--- START ---

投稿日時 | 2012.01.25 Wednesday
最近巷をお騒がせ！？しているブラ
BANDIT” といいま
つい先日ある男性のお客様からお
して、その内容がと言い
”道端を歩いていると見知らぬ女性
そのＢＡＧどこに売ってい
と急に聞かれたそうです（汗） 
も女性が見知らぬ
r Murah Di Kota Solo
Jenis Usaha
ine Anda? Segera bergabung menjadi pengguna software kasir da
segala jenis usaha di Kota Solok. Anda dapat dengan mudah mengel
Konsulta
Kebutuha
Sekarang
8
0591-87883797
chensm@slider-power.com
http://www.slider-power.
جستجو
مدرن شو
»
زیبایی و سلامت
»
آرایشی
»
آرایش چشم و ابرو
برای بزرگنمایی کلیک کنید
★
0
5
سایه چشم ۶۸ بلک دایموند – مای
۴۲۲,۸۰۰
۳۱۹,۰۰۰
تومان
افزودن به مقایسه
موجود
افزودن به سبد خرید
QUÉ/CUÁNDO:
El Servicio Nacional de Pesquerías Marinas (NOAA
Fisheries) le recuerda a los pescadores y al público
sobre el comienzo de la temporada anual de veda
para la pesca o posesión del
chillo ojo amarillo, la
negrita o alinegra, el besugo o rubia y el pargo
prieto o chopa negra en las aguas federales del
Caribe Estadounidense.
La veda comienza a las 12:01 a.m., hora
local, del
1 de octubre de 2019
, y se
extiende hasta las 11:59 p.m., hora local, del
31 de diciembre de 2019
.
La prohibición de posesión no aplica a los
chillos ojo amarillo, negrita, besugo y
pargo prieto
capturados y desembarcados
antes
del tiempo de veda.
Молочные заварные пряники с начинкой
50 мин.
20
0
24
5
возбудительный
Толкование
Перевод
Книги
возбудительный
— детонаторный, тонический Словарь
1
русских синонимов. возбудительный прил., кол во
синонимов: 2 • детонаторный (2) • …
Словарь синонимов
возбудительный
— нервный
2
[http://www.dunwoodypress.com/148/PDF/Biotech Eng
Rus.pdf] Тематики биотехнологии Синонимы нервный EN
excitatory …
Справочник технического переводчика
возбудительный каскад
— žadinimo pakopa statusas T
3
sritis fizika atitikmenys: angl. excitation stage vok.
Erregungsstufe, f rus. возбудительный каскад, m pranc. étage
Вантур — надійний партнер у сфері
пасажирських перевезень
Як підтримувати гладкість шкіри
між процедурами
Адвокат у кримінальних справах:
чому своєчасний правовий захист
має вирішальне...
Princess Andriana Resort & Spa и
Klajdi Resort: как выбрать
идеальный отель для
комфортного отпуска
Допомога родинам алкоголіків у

--- END ---

Track down all lines above with the string "pargo" and copy them.

■ **Response area**
negrita o alinegra, el besugo o rubia y el pargo
pargo prieto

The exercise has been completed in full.